> _Set task 1_
Pick out and copy each line of the listing that contains the string "kern". Case counts.
--- START Extracted text ---
Analysis of variance approach

  • We have seen one approach now for regression analysis which will be the basic framework in which we consider these linear models.
  • However, there are additional ways to approach the regression model, among which is known as Analys of Variance or ANOVA.
  • This approach, which we will introduce in the following, seeks to partition the variation in the signal into different components for creating hypothesis tests.
  • We will introduce the main concepts here, which will underpin a number of the techniques which we will introduce in full generality in multiple regression.

Total sum of squares

  • We note, there are several forms of variation in our regression analysis.
  • Among these is the variation of the response variable around its empirical, sample-based mean, \[ Y_i - \overline{Y} \]
  • Analogously to how we earlier defined the RSS in terms of the squared-deviations of \( Y_i \) from the regression-estimated mean response, \[ RSS = \sum_{i=1}^n \hat{\epsilon}_i^2; \]
  • we will define the Total Sum of Squares (TSS) in terms of the squared-deviations of \( Y_i \) from the sample-based mean of the response: \[ TSS\triangleq \sum_{i=1}^n \left( Y_i - \overline{Y}\right)^2. \]
  • Q: if all observations of the response variable have the same value, then what value does the TSS is attain?
--- END Extracted text ---
--- START Dataset rows ---
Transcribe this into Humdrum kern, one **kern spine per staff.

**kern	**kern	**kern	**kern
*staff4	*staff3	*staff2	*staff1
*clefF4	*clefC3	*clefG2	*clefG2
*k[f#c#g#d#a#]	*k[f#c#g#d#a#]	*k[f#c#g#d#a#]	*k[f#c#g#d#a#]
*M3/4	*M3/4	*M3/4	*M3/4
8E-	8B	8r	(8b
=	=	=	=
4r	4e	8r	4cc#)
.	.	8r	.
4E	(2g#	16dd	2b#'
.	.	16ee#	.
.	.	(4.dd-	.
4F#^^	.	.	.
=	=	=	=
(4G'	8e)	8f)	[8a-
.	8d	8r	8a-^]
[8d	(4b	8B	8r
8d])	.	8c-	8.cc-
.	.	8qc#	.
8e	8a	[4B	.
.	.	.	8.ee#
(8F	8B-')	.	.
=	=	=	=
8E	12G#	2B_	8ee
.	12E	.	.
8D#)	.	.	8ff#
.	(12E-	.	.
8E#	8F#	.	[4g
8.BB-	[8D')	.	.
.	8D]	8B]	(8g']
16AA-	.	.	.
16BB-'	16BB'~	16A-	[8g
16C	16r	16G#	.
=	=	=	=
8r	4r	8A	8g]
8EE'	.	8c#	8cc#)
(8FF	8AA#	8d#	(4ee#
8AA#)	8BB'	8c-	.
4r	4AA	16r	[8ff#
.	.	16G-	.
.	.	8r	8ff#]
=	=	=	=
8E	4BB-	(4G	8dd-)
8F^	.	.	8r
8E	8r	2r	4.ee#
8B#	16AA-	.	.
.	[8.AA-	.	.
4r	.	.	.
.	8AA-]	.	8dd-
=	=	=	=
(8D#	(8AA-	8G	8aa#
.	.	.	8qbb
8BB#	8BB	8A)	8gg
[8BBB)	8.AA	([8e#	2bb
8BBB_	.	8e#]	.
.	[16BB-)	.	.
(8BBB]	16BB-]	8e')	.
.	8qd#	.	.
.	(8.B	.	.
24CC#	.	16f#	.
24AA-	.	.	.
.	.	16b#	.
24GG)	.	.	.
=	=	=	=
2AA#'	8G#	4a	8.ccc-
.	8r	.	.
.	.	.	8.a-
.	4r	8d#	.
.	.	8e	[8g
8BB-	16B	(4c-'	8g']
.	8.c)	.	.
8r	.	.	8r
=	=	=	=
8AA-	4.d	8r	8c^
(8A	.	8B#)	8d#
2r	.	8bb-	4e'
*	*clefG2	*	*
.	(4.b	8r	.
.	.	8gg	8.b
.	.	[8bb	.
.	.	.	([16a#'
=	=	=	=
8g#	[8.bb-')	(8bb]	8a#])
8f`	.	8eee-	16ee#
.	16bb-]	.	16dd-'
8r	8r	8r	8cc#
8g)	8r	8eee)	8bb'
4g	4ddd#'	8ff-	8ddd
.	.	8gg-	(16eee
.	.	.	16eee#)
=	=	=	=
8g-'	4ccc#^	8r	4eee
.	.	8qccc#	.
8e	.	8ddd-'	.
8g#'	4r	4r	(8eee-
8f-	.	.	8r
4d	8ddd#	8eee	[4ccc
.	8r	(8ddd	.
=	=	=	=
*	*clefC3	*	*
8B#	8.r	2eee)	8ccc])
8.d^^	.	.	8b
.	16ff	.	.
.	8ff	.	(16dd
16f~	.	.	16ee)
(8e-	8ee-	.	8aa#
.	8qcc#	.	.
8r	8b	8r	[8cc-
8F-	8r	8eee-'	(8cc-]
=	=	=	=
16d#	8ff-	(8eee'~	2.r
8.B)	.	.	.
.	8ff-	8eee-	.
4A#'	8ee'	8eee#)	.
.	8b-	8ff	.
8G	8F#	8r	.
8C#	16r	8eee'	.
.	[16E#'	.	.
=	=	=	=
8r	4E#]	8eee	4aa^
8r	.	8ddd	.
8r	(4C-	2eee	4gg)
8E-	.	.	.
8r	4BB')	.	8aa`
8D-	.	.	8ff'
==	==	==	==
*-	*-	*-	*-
--- END Dataset rows ---
> _Set task 2_
Please write out, word for word, the part of the analysis of variance text starting with "Analysis of variance" and going on through "these linear models.".

> _Written answer 1_
Transcribe this into Humdrum kern, one **kern spine per staff.
**kern	**kern	**kern	**kern

> _Written answer 2_
Analysis of variance approach

  • We have seen one approach now for regression analysis which will be the basic framework in which we consider these linear models.